BEGIN Exercise materials
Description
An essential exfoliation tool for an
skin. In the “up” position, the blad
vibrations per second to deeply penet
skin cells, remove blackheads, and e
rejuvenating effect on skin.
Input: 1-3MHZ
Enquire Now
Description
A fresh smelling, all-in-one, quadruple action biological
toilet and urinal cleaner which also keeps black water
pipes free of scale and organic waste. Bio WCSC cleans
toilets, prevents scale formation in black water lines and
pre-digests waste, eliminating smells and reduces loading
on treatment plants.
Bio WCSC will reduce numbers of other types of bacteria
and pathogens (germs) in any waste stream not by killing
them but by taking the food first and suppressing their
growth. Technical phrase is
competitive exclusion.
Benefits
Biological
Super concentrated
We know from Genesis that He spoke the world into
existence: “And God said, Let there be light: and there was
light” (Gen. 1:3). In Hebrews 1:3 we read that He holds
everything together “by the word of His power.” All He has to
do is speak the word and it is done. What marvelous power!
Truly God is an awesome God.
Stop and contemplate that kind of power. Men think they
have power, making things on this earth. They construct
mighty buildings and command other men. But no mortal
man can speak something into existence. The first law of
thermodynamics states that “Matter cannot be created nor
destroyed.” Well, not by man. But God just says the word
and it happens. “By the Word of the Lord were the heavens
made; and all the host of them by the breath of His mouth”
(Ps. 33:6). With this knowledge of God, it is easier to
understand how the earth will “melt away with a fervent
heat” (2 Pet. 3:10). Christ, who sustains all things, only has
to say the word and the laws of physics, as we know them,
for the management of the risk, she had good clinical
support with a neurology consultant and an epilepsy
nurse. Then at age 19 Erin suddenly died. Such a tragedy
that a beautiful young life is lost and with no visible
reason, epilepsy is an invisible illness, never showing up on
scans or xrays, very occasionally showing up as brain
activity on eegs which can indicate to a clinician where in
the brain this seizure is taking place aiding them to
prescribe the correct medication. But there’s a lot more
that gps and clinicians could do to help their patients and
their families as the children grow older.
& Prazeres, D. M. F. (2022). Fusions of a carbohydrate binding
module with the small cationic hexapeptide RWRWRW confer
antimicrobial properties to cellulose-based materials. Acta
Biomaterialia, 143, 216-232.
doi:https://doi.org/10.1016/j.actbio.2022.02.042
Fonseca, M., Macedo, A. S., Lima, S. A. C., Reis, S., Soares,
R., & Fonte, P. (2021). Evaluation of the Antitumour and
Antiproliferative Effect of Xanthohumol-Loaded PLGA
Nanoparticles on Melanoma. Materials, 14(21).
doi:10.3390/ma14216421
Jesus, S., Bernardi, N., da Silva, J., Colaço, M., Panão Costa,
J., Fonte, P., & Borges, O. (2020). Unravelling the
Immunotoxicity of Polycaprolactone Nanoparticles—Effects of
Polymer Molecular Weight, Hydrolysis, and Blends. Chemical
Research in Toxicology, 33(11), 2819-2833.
END Exercise materials
_Your goal_
Above are records; repeat only the lines starting at the line with "do is speak" and ending at the line with "support with a", exactly as they appear, both included.

_Response_
do is speak the word and it is done. What marvelous power!
Truly God is an awesome God.
Stop and contemplate that kind of power. Men think they
have power, making things on this earth. They construct
mighty buildings and command other men. But no mortal
man can speak something into existence. The first law of
thermodynamics states that “Matter cannot be created nor
destroyed.” Well, not by man. But God just says the word
and it happens. “By the Word of the Lord were the heavens
made; and all the host of them by the breath of His mouth”
(Ps. 33:6). With this knowledge of God, it is easier to
understand how the earth will “melt away with a fervent
heat” (2 Pet. 3:10). Christ, who sustains all things, only has
to say the word and the laws of physics, as we know them,
for the management of the risk, she had good clinical
support with a neurology consultant and an epilepsy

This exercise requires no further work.